Promotion for Godzilla vs. Kong, the next installment in Legendary Pictures’ MonsterVerse, is heating up with the unveiling of a new yet familiar-looking banner.
Toy company Playmates, who hold the license to make the GVK action figures we scoped out a few weeks back, posted the banner to their website. No need to surf, we’ll show it to you right here.
As you can see, it looks like an image circulating online – and that we featured here – except for extra details such as Godzilla’s dorsal plates and Kong rearing back his fist. You can also make out the silhouettes of burning buildings.
Here is an older banner image for comparison.
Godzilla vs. Kong is going to be big and might be big enough to further the MonsterVerse with another sequel or a possible prequel. If King of the Monsters director Michael Dougherty is chosen to make it, he knows what he’d like to do.

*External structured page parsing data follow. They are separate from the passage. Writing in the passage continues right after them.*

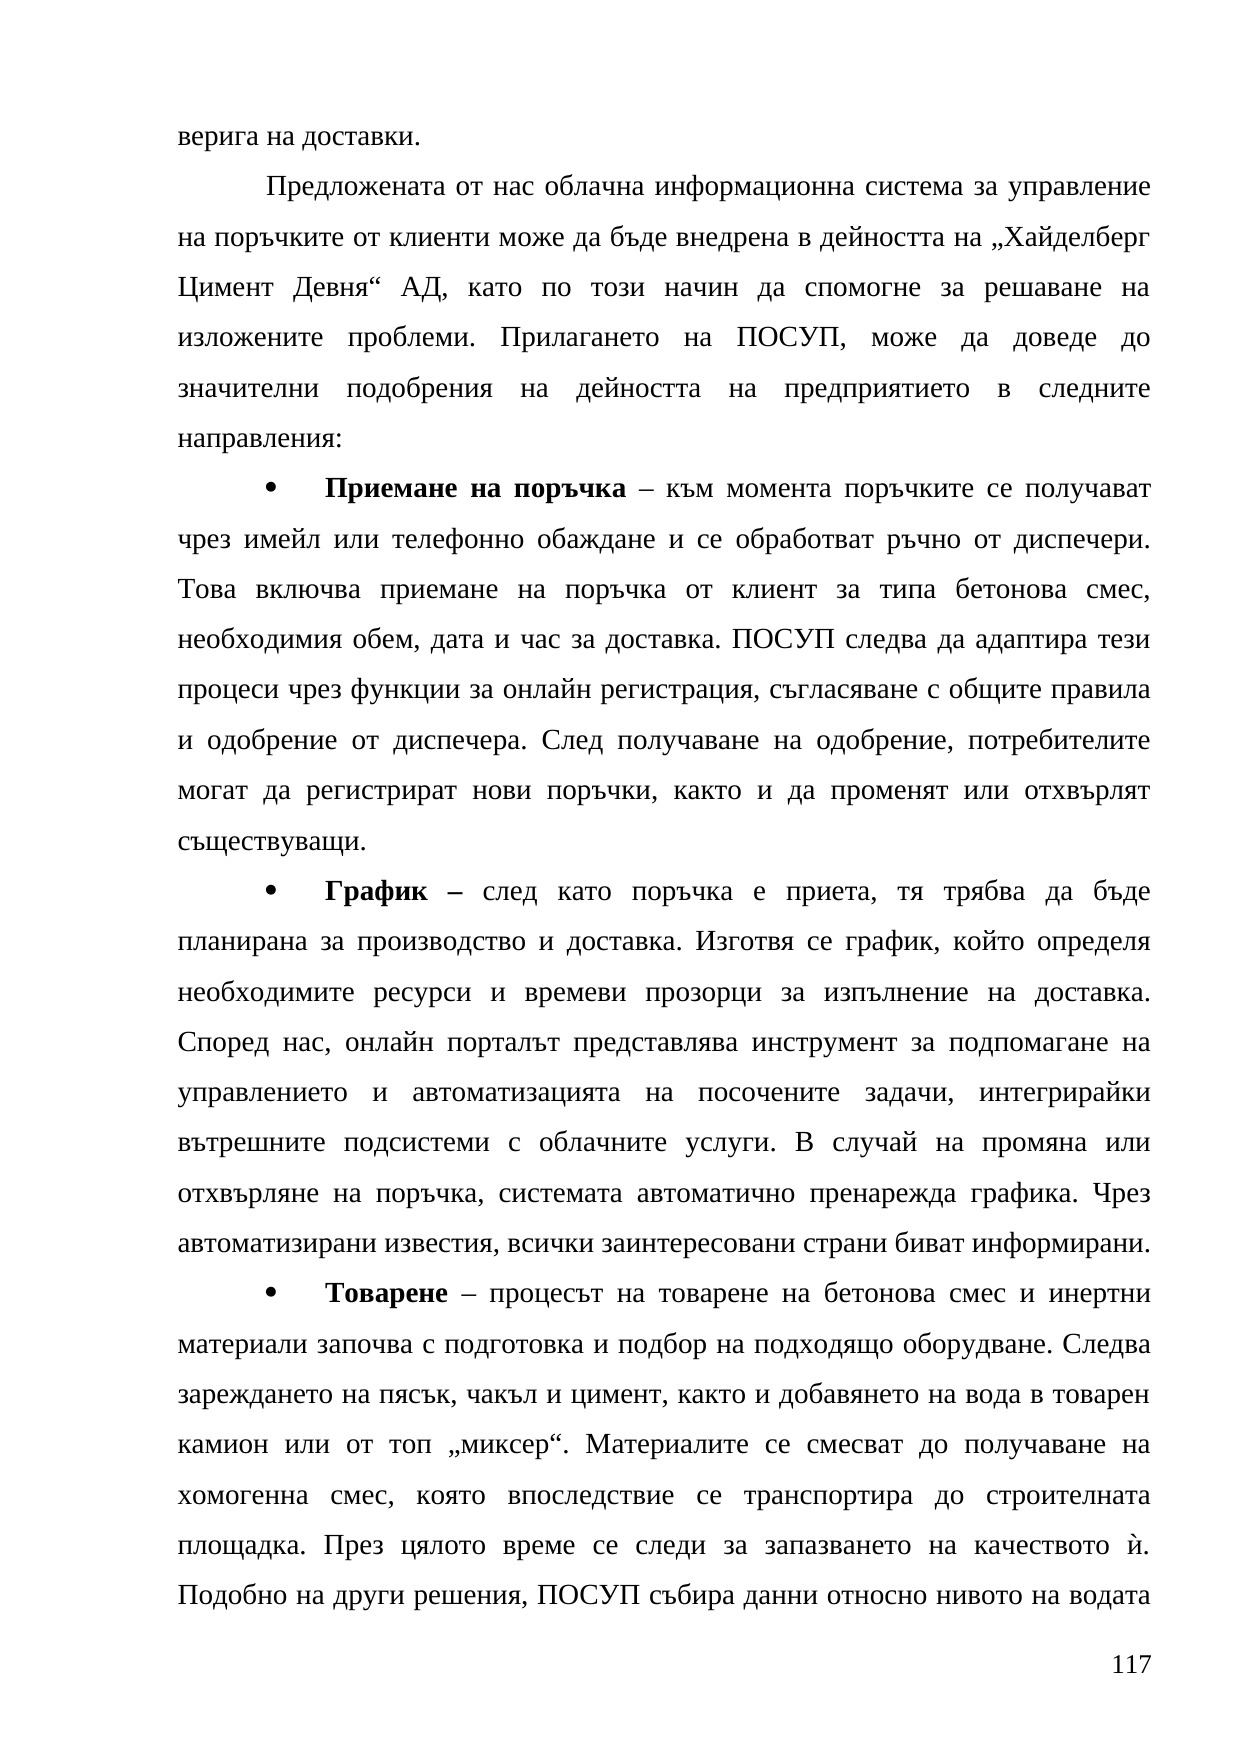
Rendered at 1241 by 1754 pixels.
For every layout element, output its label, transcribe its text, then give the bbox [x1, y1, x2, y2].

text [177, 1276, 1152, 1611]
text Предложената от нас облачна информационна система за управление на поръчките от клиенти може да бъде внедрена в дейността на „Хайделберг Цимент Девня“ АД, като по този начин да спомогне за решаване на изложените проблеми. Прилагането на ПОСУП, може да доведе до значителни подобрения на дейността на предприятието в следните направления: [177, 168, 1152, 453]
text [177, 118, 1152, 152]
text Приемане на поръчка – към момента поръчките се получават чрез имейл или телефонно обаждане и се обработват ръчно от диспечери. Това включва приемане на поръчка от клиент за типа бетонова смес, необходимия обем, дата и час за доставка. ПОСУП следва да адаптира тези процеси чрез функции за онлайн регистрация, съгласяване с общите правила и одобрение от диспечера. След получаване на одобрение, потребителите могат да регистрират нови поръчки, както и да променят или отхвърлят съществуващи. [177, 470, 1152, 856]
text График – след като поръчка е приета, тя трябва да бъде планирана за производство и доставка. Изготвя се график, който определя необходимите ресурси и времеви прозорци за изпълнение на доставка. Според нас, онлайн порталът представлява инструмент за подпомагане на управлението и автоматизацията на посочените задачи, интегрирайки вътрешните подсистеми с облачните услуги. В случай на промяна или отхвърляне на поръчка, системата автоматично пренарежда графика. Чрез автоматизирани известия, всички заинтересовани страни биват информирани. [177, 873, 1152, 1259]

Dougherty, focused as he and his movie are on how long the Titans have been around, pitched an idea during the latest MonsterVerse viewing party to take Godzilla to ancient times – that’s to say BC.
He tweeted:
I’d still love to do GODZILLA B.C. where we finally see this ancient world of man and monster, like a modern day Ray Harryhausen flick. Or maybe we just go for it and finally take humans out of the equation…. #Monsterversewatchalong #NerdistAtHome
— Godzilla: King of the Monsters (@GodzillaMovie) April 24, 2020
Related: Forgotten and Rare Godzilla 2014 Concept Art Revealed During MonsterVerse Watchalong
His clash of Titans concept could tread old ground and see the return of Ghidorah. It might even determine how the three-headed monster wound up in Antarctic ice.
Not surprisingly, Dougherty has a theory:
As for how Ghidorah ended up trapped in the ice, I like to think he lost his last battle with Godzilla and got KO’d into freezing waters.
— Godzilla: King of the Monsters (@GodzillaMovie) April 24, 2020
Evidence Ghidorah, Godzilla, and the rest of the Titans were here since the beginning were all around in KOTM. Dougherty liked the theme and wanted to be as conscious of it as possible, saying:
“I love the idea that Godzilla and the other Titans go back thousands if not millions of years and were the original rulers of the planet and I wanted the logos and Titans depicted as ancient hieroglyphs to hint at that theme.”
The clearest instance of this was the journey into Godzilla’s lair within the hollow Earth, something Dougherty was eager to explore.
I wanted to include a sequence where we really peeled back the layers of Godzilla’s mythology and depict him in a way and in a place we’ve never seen before, so finally entering his lair made sense. After all, every dragon has a cave, and we’ve never seen Godzilla’s.
— Godzilla: King of the Monsters (@GodzillaMovie) April 24, 2020
The lair was deliberately dotted with edifices and the flotsam and jetsam of several civilizations to show Godzilla had used it as his refuge since before the Vikings.
We littered the ruins with the wreckage of ships from different eras, from vikings to modern day battleships, as if they were pulled into the Hollow Earth via vortex, or because they were snacks for Godzilla. #MonsterverseWatchalong
— Godzilla: King of the Monsters (@GodzillaMovie) April 24, 2020
Related: Godzilla vs. Kong: New Spoilers Say Godzilla Has New Powers and Kong Has a Weapon
Far from deviating from the normative mythology of Toho’s movies, Dougherty expanded on it and cited Mothra as one of their most layered creations.
I always loved how the Toho films weren’t shy about playing up the mythological aspects of the creatures. They weren’t afraid to get weird. I think MOTHRA was the first Toho film to establish the creatures were deities connected to lost ancient civilizations…
— Godzilla: King of the Monsters (@GodzillaMovie) April 24, 2020
The mythology and the number of the Titans will only grow in Godzilla vs. Kong which is still set for a November release despite everything else dropping later in theaters than expected because of coronavirus.